Senate Bill 1276 passed the Arizona state House last week and now awaits Governor Janet Napolitano’s signature. SB 1276 would continue to allow for the direct shipment of orders where “the wine was purchased while the purchaser was physically present at the winery”. The bill would also allow for off-site orders, but with serious restrictions. Only “limited production wineries” would be allowed to ship off-site orders, where a limited production winery is defined by SB 1276 to mean:

A licensed domestic farm winery that produces not more than twenty thousand gallons of wine in a calendar year may make sales and deliveries of wine that the licensed domestic farm winery produces to consumers off of the licensed premises and that is ordered by telephone, mail, fax or catalogue, through the Internet or by other means.

20,000 gallons equates to roughly 8,400 cases, which means that a significant number of U.S. wineries would be excluded from shipping off-site orders to Arizona.

The good folks at Free the Grapes are encouraging Arizona residents to ask Governor Napolitano to veto this bill. From their action alert:

SB 1276 is not an incremental step in the right direction; it is a big step backwards for Arizona consumers. And if it becomes law, wholesalers who oppose direct shipping will surely promote it as a workable model for other states to adopt.
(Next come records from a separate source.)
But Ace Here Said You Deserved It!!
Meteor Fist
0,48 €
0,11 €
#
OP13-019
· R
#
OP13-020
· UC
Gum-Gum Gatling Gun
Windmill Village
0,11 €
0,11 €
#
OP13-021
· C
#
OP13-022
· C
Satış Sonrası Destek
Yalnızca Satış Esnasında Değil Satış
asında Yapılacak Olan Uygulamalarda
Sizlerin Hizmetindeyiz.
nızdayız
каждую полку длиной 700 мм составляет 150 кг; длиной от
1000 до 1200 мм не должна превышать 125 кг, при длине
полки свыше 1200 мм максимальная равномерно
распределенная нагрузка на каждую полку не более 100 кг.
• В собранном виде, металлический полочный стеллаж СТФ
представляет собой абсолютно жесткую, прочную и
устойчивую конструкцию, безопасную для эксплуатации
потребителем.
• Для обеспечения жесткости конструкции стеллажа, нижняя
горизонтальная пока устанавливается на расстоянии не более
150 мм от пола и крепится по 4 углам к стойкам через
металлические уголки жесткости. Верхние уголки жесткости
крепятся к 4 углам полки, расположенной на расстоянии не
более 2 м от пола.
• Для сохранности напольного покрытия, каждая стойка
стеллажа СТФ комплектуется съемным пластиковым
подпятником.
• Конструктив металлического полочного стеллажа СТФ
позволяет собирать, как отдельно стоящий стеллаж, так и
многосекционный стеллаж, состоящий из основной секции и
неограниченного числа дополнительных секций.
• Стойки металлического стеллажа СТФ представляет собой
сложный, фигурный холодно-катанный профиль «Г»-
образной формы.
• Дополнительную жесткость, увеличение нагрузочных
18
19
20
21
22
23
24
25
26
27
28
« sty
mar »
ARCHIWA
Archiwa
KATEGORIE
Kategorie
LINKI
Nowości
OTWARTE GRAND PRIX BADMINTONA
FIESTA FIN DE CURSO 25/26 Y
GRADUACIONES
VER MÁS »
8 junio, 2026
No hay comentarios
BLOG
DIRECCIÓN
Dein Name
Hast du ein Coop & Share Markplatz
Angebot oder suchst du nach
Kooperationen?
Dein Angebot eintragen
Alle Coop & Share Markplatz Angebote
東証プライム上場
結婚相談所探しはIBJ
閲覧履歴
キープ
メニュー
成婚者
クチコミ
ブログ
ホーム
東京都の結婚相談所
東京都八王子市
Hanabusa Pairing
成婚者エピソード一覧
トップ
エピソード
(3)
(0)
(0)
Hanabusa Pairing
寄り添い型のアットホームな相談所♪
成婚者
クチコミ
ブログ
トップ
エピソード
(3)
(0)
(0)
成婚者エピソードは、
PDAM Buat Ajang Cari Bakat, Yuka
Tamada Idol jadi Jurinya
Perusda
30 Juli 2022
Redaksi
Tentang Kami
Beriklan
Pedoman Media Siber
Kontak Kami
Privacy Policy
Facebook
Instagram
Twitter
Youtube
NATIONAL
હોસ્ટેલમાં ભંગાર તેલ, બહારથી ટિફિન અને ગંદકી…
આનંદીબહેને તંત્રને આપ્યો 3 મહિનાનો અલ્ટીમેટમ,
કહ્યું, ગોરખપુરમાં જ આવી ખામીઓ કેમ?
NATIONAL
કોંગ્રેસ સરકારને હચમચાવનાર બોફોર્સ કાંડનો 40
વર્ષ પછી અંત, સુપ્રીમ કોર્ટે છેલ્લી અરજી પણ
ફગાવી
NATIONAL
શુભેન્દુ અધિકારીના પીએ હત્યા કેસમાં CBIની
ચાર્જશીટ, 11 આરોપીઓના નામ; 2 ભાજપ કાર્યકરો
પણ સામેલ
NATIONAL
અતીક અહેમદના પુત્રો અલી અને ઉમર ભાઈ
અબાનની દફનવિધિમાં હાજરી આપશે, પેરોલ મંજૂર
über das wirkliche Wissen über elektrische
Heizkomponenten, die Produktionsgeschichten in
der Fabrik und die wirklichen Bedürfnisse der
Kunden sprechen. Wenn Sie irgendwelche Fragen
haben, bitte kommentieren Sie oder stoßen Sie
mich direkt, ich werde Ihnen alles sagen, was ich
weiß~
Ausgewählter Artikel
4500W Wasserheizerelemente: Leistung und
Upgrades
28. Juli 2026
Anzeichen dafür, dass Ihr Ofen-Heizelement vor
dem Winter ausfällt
This will threaten years of diligent, successful work by winemakers, legislators and regulators to enact reasonable laws that allow limited, regulated direct shipments.

If passed, this bill will almost certainly be challenged in the courts. Just when it seemed like the Granholm dust was beginning to settle, states began introducing these bills with discriminatory capacity caps. New rounds of court cases challenging these caps will mean many more changes to come in the world of wine direct shipping.

5 Comments

  1. YAY!! POWER TO THE PEOPLE!

  2. I happen to think that capacity limits, if they apply both to in state and out of state producers,
    would withstand judicial scrutiny. But it mystified me that everyone was down in Florida
    fighting their 100,000+ case limitation when AZ, with 1/12 this limit, was being ignored.
    And Arizona is a not insignificant market. TOM

  3. The Wine Istitute had a losing formula in Arizona. Their message to the legislators was: pass
    SB1276 and we will sue. Didn’t make too many friends with that one. Even those legislators
    that wanted direct shipping in Arizona wouldn’t do it without some differentiation between big
    and small producers. This opens the Arizona market to about 50% of all the wineries that are
    paying dues to the Wine Institute and about 70% of the wineries in the USA. Not a bad start
    for direct shipping in what has been a “closed” three-tier state. Maybe the glass is half-full!
    RK

  4. I believe SB1276 is a step in the right direction. For those of you that expected Arizona
    to go from one extreme to the other, you’re disappointed, but look at the potential for the small
    wineries throughout the United States. This opens the door and provides opportunities which
    were not previously available.

    Glass half-full is the right mindset to be in!

    Cory

  5. I agree with these comments. Wine glasses are now half full with many more wines
    previously unavailable. Yet I do think that some coalition should have pushed for the
    Connecticut ceiling of 100,000 gallons–such a nice round number. 42,000 cases is far
    more acceptable than 8,400 cases. I disagree with Wine Institutes all or nothing
    approach. Had there been an advocate for a cut-it-down-the-middle alternative,
    a real compromise might have been achieved.